Sleaford Mods will release their new album, The Demise of Planet X, on January 16, through Rough Trade Records. Boasting the duo’s most varied and expressive musical approach so far, The Demise of Planet X charts, critiques and satirizes our times, while offering a universal cry of anger and release of energy that pushes against the encroaching cultural darkness. The album contemplates the world coming to an end not with a big bang, but in a slowly rising tide of irritating mundanity and strikes back with vivid sonics, acerbic words, enveloping atmospheres and an engaging wit.

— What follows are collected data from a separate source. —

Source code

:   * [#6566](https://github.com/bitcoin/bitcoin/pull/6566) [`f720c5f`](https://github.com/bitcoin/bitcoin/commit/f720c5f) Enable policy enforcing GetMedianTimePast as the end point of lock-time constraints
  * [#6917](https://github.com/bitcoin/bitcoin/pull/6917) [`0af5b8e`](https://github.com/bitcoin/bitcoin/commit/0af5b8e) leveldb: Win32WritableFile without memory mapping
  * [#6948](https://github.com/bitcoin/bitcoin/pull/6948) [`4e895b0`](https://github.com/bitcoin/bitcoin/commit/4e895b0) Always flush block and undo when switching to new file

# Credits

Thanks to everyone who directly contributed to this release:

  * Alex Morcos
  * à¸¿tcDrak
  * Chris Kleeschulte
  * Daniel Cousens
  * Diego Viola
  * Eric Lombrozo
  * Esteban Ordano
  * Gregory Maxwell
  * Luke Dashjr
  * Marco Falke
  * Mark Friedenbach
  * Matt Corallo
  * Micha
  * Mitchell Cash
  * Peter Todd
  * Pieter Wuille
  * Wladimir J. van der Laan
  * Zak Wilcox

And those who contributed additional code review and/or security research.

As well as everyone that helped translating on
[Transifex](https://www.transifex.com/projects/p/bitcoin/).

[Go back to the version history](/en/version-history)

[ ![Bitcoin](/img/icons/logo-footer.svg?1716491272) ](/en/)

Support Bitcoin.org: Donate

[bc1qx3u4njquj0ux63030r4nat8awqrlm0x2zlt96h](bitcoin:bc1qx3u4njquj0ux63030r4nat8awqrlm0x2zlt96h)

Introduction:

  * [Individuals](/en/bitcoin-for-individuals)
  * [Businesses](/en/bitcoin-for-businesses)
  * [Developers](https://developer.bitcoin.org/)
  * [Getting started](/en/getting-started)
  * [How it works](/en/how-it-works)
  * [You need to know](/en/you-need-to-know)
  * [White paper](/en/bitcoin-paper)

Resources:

“The Demise of Planet X represents a life lived under immense uncertainty, shaped by mass trauma,” declares frontman Jason Williamson. “When we wrote the last album, it was about stagnation, a country that felt like a lifeless corpse. Three years later, that corpse has been split open by war, genocide, and the lingering psychological fallout of Covid whilst social media has mutated into a grotesque, twisted form of digital engineering. It feels like we’re living among the ruins. A multi-layered abomination etched into our collective psyche.”


First single, ‘The Good Life,” captures this mix of public and personal apocalypse, as Andrew Fearn’s urgent beats and enticing melodies combine with Williamson’s machine gun diction to chart the impact of some of the Sleaford Mods’ frontman’s more infamous comments on the current music scene.
“The Good Life’ talks about slagging bands off and the joy and misery that causes me. I’m asking myself why am I slagging bands off? Why is it a continuing thing with me? My inner voices are brought to life by Gwendoline and Big Special, debating that internal tension between me enjoying a good life or submitting to the mayhem,” explains Williamson.